MIX.co.id - Program Ruang Bincang ketujuh yang digelar Knowledge Sector Initiative (KSI) menghadirkan tema “Peningkatan Kualitas, Inklusivitas, dan Resiliensi Layanan Kesehatan Indonesia”. Ruang Bincang ketujuh merupakan rangkaian Konferensi Knowledge-to-Policy (K2P).
Program kali ini juga menyoroti tentang pentingnya kolaborasi multi-pihak dalam mewujudkan transformasi sistem kesehatan, baik optimalisasi layanan primer, mutu layanan rujukan, dan sistem pembiayaan kesehatan, terutama dalam hal asuransi kesehatan tambahan dan perbaikan kualitas data penerima bantuan iuran (PBI) JKN (Jaminan Kesehatan Nasional). Di samping itu, kolaborasi juga perlu didorong untuk mendukung transformasi dalam bidang informasi dan teknologi (IT) untuk kemudahan akses layanan kesehatan.
Direktur Kesehatan Usia Produktif dan Lanjut Usia, Direktorat Jenderal Kesehatan Masyarakat, Kementerian Kesehatan Kartini Rustandi menerangkan, saat ini, Kemenkes tengah menyiapkan roadmap atau enam strategi transformasi kesehatan.
Pertama terkait layanan primer, di mana pelayanan bersifat promotif dan preventif. Kedua, transformasi layanan sekunder, yaitu rujukan rumah sakit.

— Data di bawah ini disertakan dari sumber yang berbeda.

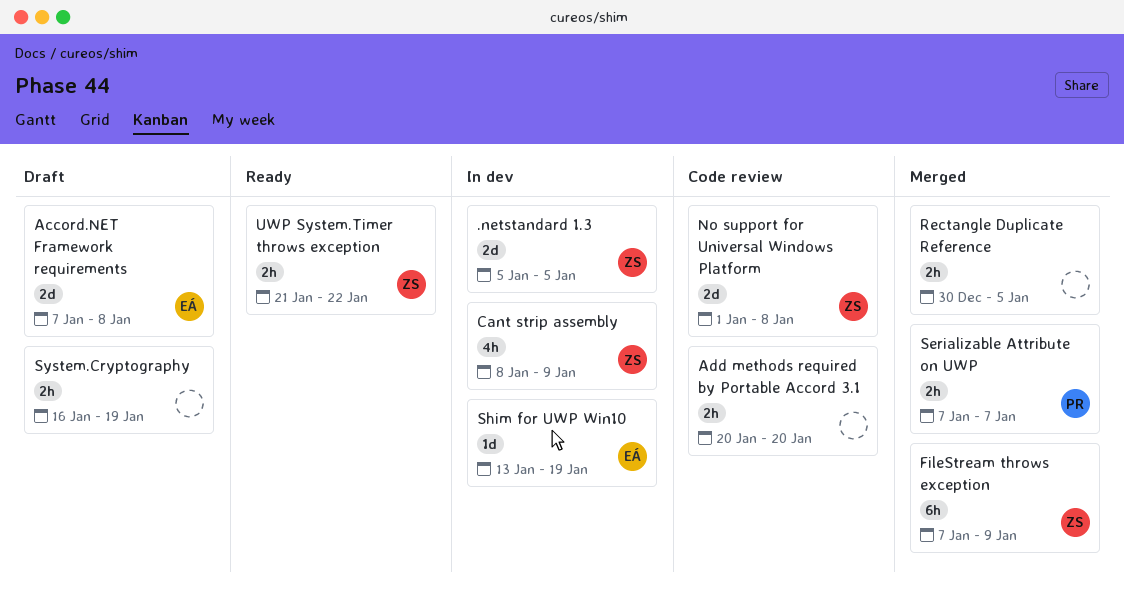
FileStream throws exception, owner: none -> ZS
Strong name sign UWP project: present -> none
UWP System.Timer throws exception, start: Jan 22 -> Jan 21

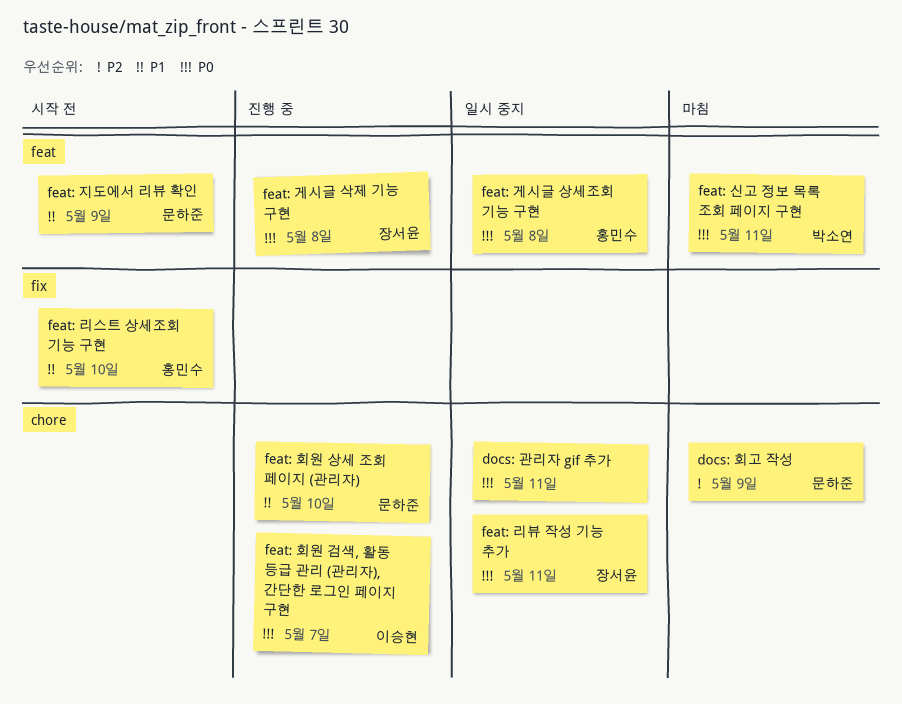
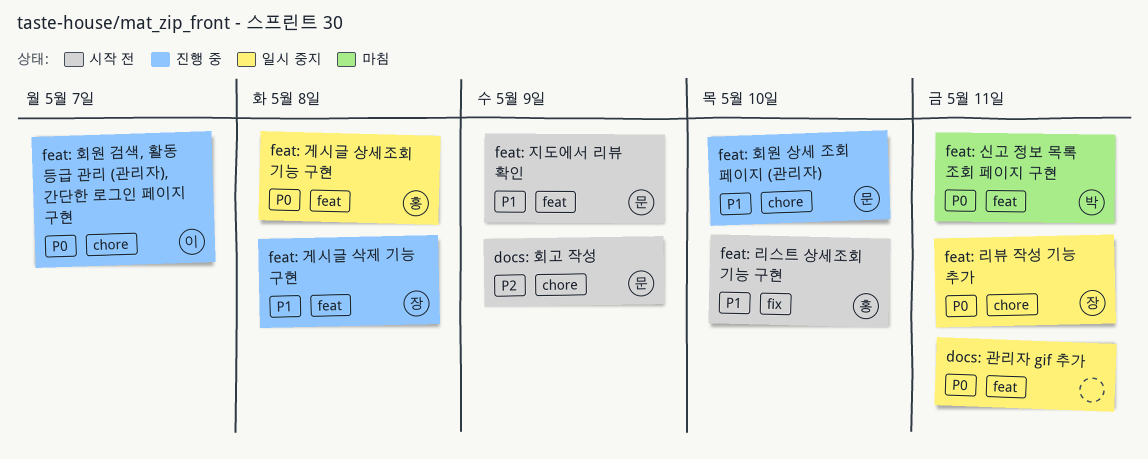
docs: 관리자 gif 추가, label: chore -> feat
docs: 회고 작성, status: 마침 -> 시작 전
feat: 게시글 삭제 기능 구현, priority: P0 -> P1

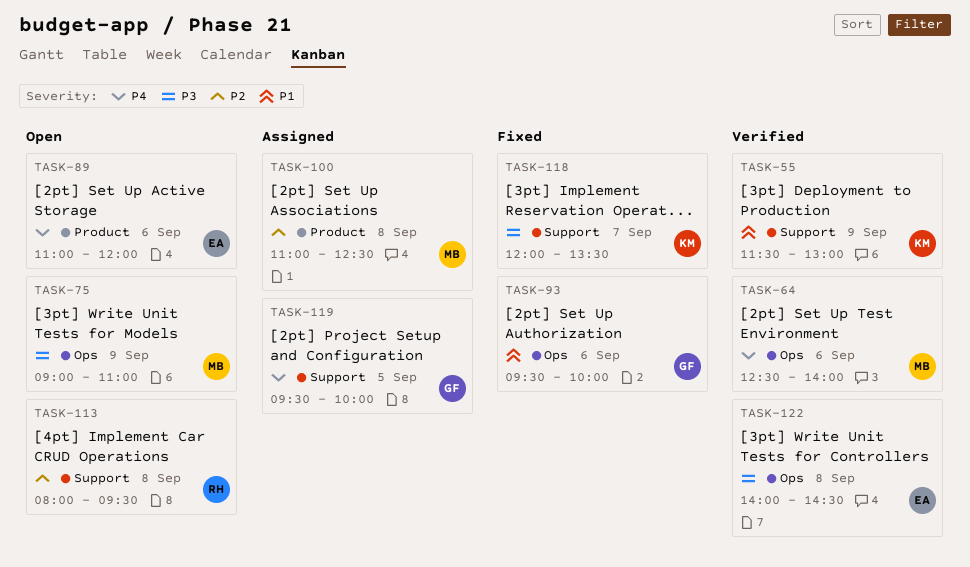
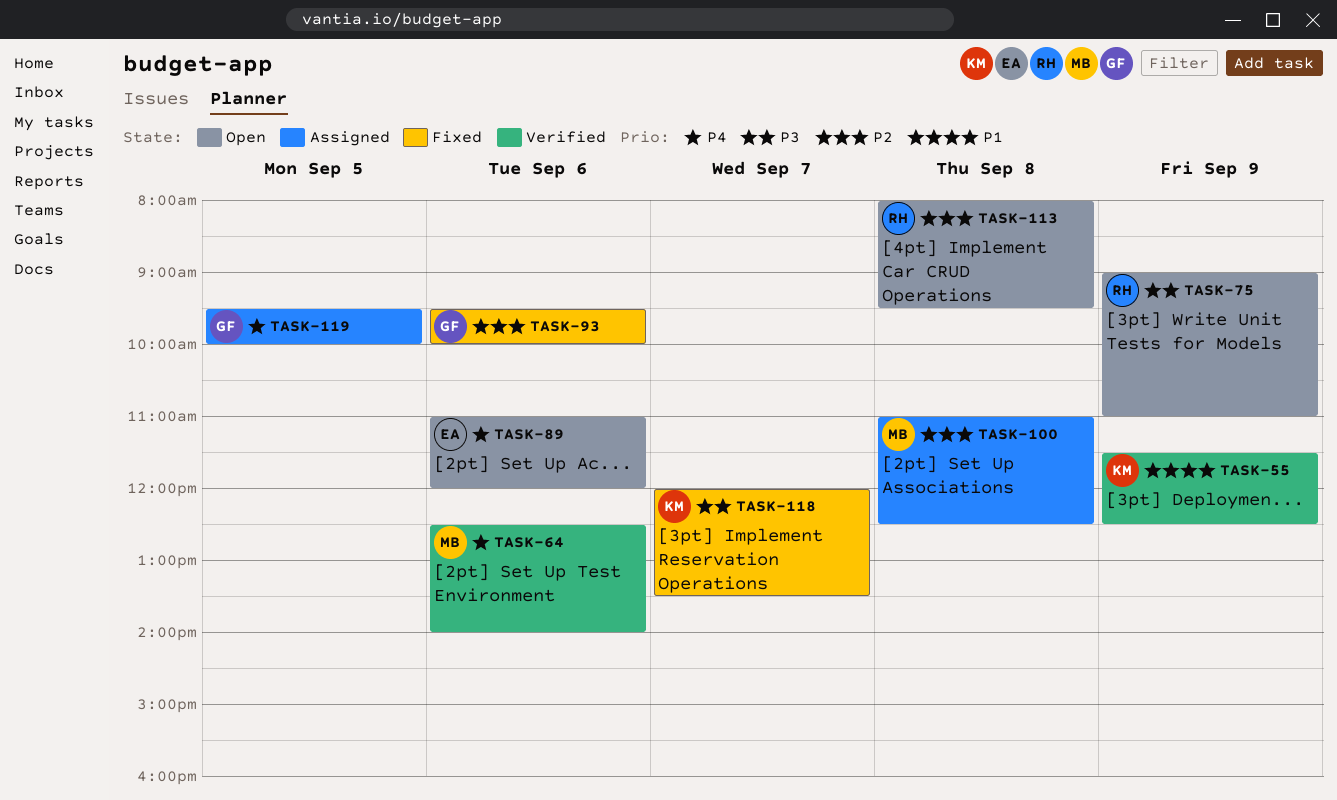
TASK-55, ends: 13:00 -> 12:30
TASK-75, owner: MB -> RH
TASK-93, priority: P1 -> P2
TASK-122: present -> none

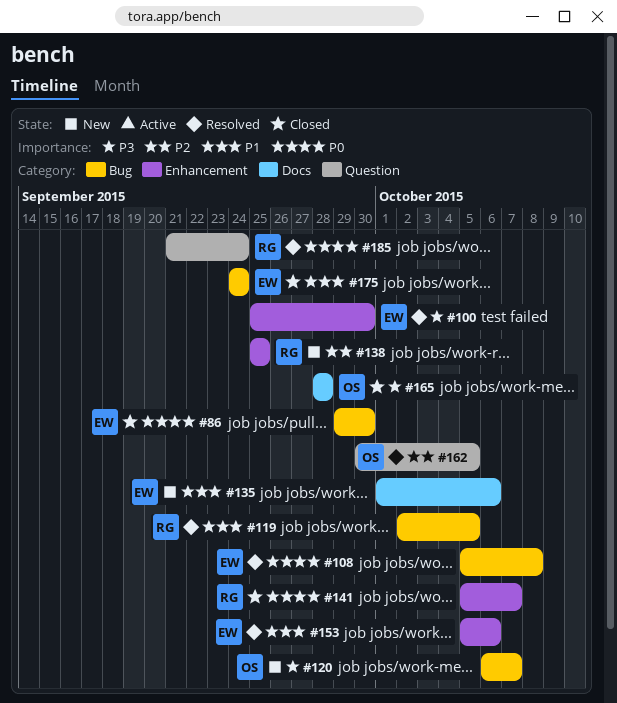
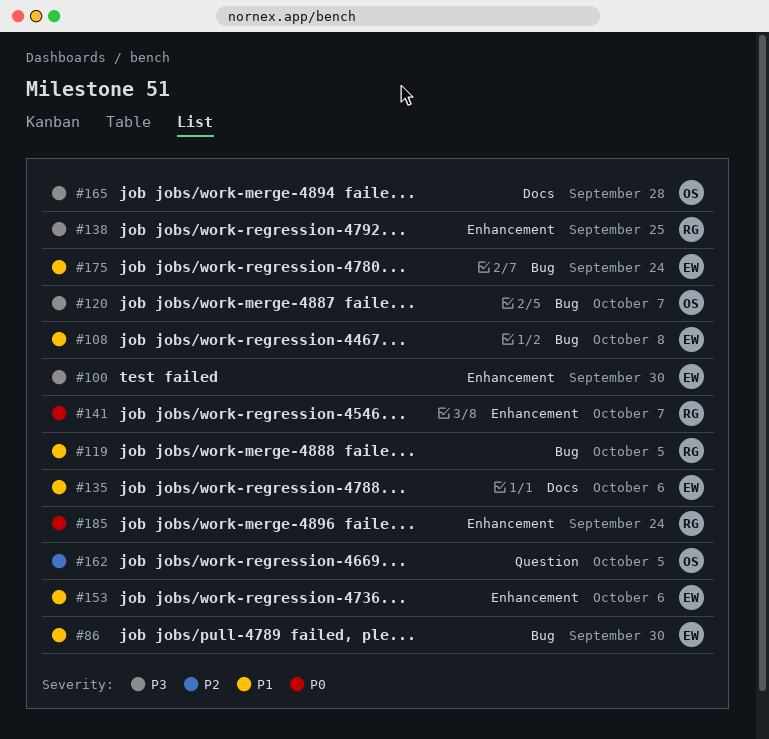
#86, priority: P0 -> P1
#108, priority: P0 -> P1
#138, priority: P2 -> P3
#185, label: Question -> Enhancement

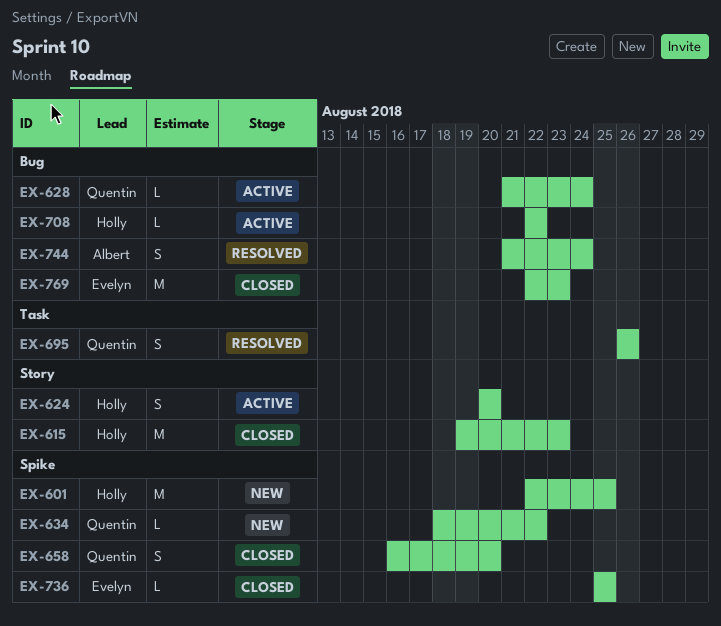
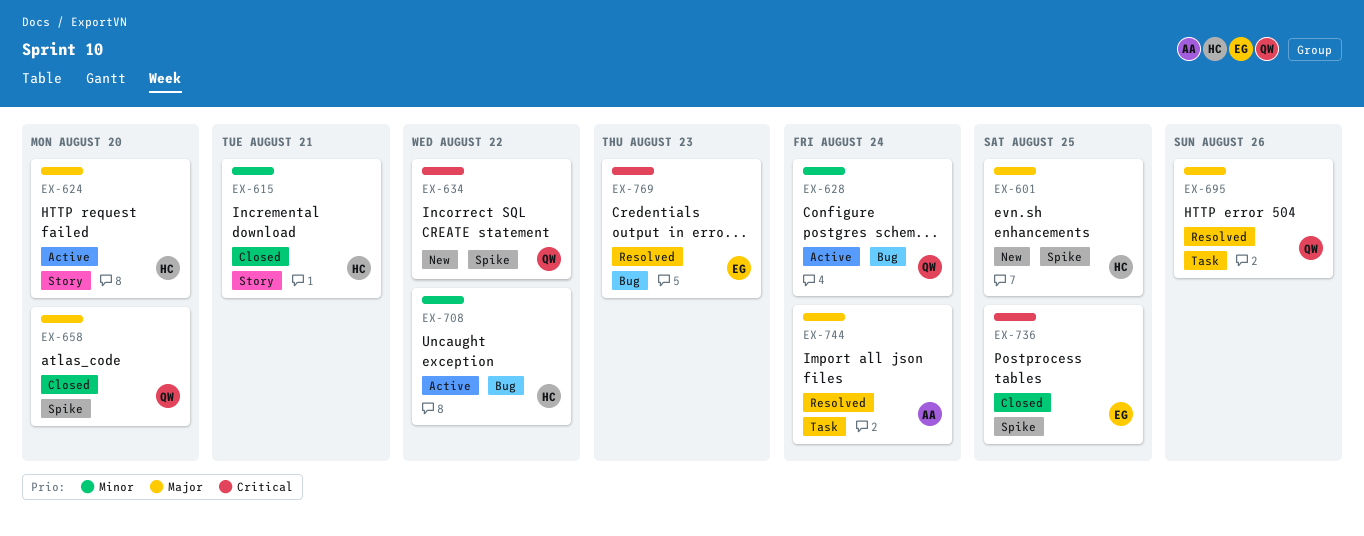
EX-615, due: Aug 23 -> Aug 21
EX-744, label: Bug -> Task
EX-769, status: Closed -> Resolved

Ketiga, terkait aturan dalam pembiayaan kesehatan, mengingat tren dari segi usia semakin berubah dengan meningkatnya usia muda dibandingakn usia lansia. Lalu, terkait transformasi sumber daya manusia (SDM), dimana fokusnya peningkatan kualitas dan pemerataan jumlah tenaga kesehatan (nakes) di daerah. Terakhir Adalah transformasi teknologi kesehatan yang dibagi menjadi dua, yaitu transformasi informasi kesehatan dan transformasi teknologi kesehatan.
Sebelumnya, Peneliti Pusat Kebijakan dan Manajemen Kesehatan, Universitas Gadjah Mada (PKMK UGM), M. Faozi Kurniawan, memaparkan kualitas penyelenggaraan Jaminan Kesehatan Nasional bagi kelompok masyarakat miskin dan marginal serta bagaimana mendorong perubahan struktural untuk meningkatkan jangkauan layanan yang lebih inklusif dan merata.
“Diperlukan penelitian, kajian, diskusi publik, hingga publikasi jaminan Kesehatan nasional (JKN) dan Sistem Kesehatan yang secara berkala serta dalam ruang lingkup nasional-provinsi-kabupaten/kota. Hal ini perlu dilakukan untuk melakukan kualitas kontrol dan mengukur dampak JKN dan Sistem Kesehatan,” lanjut Faozi.
Peneliti Article 33 Indonesia, Yusuf Faisal Martak, menjelaskan bagaimana pandemi berdampak terhadap mobilitas dan aksesibilitas bagi layanan kesehatan penyandang disabilitas sebagai layanan rujukan. “Keberadaan tenaga kesehatan yang tidak merata, belum ada standard operating procedure (SOP) pelayanan kesehatan disabilitas pada masa pandemi, dan tidak tersedianya data valid terkait jumlah penyandang disabilitas adalah permasalahan akses dan kualitas pelayanan kesehatan bagi penyandang disabilitas di masa pandemi ini,” tandasnya.
Sementara itu, Direktur Eksekutif SurveyMETER Ni Wayan Suriastini menguraikan status layanan kesehatan lansia pada fasilitas kesehatan tingkat pertama (puskesmas), terutama di daerah dengan tingkat demografi lansia yang tinggi dan penyebab kurang diprioritaskannya layanan kesehatan lansia.
Jenis pelayanan skrining seperti yang diamanatkan dalam Peraturan Menteri Kesehatan Nomor 4 Tahun 2019 belum semua diberikan oleh Puskesmas. Misalnya, Instrumental Activities of Daily Living (IADL) baru dilakukan 28%. “Hal ini menyoroti permasalahan di level Puskesmas, dimana program lansia masih termasuk program pengembangan, bukan program esensial. Jadi, dalam pelaksanaannya menjadi tidak maksimal,” kata Ni Wayan.
Maudita Dwi Anbarani, Peneliti dari SMERU Research Institute, menegaskan tentang pentingnya kolaborasi banyak pihak dari berbagai lapisan untuk mewujudkan keberlangsungan pelayanan gizi dan KIA. “Dalam pelayanan kesehatan KIA di masa pandemi, peningkatan akses internet dengan informasi yang memadai dan sarana prasarana kesehatan menjadi modal penting untuk mempertahankan pelayanan yang berkualitas,” ucapnya.